As a note, do I need to import anything in the python script for
outputSchema to work, or should it be fine since pig is grabbing it?
Once again, I really appreciate your help in the matter. I feel having
people who weren't intimately related to the project have a go at it is how
you make it ultimately more usable and useful...but you have to answer some
annoying questions on the way :P
Thanks again.
2010/12/28 Aniket Mokashi <[email protected]>
> I think decorator used here is incorrect.
> In general, "output:chararray" needs to be schema-string-compatible. Also,
> you are using "outputSchemaFunction", which is used in case you want to
> write a udf that has output schema dependent on input schema (ęg -square)

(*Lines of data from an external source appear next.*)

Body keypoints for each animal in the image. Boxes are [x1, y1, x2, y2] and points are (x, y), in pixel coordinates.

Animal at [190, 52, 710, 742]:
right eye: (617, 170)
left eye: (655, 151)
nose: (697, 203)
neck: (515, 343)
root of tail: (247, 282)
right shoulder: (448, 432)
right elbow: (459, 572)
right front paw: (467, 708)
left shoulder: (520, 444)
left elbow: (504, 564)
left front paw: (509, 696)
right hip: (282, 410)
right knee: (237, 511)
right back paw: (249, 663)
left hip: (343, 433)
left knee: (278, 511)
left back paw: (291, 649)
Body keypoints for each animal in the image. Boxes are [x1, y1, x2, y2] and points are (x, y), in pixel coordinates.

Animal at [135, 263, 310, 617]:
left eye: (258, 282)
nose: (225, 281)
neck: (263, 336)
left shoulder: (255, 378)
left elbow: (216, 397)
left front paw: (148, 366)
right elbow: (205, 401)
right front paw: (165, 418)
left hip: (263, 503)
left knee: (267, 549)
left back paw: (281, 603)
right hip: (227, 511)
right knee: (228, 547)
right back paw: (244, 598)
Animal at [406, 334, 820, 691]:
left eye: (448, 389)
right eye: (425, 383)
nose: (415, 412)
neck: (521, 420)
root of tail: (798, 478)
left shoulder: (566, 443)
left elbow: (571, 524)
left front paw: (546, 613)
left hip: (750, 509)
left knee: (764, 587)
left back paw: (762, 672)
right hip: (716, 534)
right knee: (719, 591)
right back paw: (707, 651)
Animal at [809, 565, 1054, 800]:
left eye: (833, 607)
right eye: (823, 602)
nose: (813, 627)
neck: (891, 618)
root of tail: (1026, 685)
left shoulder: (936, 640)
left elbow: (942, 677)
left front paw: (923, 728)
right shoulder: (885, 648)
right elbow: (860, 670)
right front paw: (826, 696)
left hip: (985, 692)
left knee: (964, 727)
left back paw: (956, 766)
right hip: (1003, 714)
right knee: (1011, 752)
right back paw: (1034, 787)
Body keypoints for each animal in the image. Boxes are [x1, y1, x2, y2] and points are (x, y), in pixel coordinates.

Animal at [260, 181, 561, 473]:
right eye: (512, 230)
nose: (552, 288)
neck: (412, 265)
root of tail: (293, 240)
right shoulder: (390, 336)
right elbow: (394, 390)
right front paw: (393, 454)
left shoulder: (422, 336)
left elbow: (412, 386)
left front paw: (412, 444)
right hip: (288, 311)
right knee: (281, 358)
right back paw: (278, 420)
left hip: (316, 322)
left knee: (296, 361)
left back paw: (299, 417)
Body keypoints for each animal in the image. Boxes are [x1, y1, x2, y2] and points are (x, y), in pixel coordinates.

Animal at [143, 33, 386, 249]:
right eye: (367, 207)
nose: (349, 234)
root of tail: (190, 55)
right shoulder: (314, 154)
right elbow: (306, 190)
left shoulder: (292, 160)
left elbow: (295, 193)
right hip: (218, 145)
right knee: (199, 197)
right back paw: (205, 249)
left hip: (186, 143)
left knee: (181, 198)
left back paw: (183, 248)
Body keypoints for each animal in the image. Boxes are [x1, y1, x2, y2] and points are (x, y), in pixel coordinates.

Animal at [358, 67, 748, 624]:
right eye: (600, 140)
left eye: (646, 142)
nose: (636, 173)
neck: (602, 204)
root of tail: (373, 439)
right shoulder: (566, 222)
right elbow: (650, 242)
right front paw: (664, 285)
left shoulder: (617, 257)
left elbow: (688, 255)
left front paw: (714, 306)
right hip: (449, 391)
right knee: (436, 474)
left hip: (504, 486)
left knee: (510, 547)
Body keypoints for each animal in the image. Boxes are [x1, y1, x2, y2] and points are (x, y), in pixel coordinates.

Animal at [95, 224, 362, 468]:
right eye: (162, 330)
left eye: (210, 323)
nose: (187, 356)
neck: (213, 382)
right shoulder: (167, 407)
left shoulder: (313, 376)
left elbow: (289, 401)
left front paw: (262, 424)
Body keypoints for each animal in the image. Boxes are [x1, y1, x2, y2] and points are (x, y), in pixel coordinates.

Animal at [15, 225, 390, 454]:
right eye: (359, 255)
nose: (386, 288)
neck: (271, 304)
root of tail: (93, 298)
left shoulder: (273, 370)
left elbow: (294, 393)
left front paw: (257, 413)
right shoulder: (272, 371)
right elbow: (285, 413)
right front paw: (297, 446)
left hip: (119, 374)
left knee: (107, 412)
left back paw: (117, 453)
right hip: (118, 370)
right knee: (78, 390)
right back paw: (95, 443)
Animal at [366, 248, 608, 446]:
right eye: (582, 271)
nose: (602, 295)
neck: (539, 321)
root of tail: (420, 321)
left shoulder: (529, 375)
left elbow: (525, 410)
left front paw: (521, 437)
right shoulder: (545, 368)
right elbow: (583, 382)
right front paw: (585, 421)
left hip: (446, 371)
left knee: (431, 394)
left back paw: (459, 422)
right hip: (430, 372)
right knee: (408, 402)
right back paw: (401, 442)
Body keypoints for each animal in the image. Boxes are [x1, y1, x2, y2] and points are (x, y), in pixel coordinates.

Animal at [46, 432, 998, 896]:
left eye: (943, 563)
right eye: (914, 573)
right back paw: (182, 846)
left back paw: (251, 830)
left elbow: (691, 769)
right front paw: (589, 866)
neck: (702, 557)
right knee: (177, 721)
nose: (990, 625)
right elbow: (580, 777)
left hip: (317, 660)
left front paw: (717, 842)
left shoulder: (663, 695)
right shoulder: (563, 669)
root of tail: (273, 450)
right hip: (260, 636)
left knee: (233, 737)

> and this should have a function with decorator "schemaFunction" (named
> "output" in your case). I think using "outputSchema" decorator would fix
> the problem here.
>
> More details can be found at-
> http://wiki.apache.org/pig/UDFsUsingScriptingLanguages
>
> Thanks,
> Aniket
>
> On Mon, December 27, 2010 4:30 pm, Jonathan Coveney wrote:
> > so I have module.py, and I want to be able to use it in a pig script. It
> > has no special imports or anything. I do have
> > @outputSchemaFunction("output:chararray)
> >
> >
> > In my pig script, I have this
> >
> >
> > register '/my/udf/location/udf.py' using jython as myfunc;
> >
> > is there any reason why this wouldn't work? here is the error I get:
> >
> > 2010-12-27 16:29:41,288 [main] ERROR org.apache.pig.tools.grunt.Grunt -
> > ERROR 2998: Unhandled internal error. org/python/util/PythonInterpreter
> >
> >
> > Not the most instructive error, but is there anything more I need to be
> > doing to be able to use a python UDF?
> >
> > As an aside, are simply python UDF's as efficient as Java ones? I like
> > Python a lot and love the idea of being able to UDF in it, but can use
> > java if necessary.
> >
>
>
>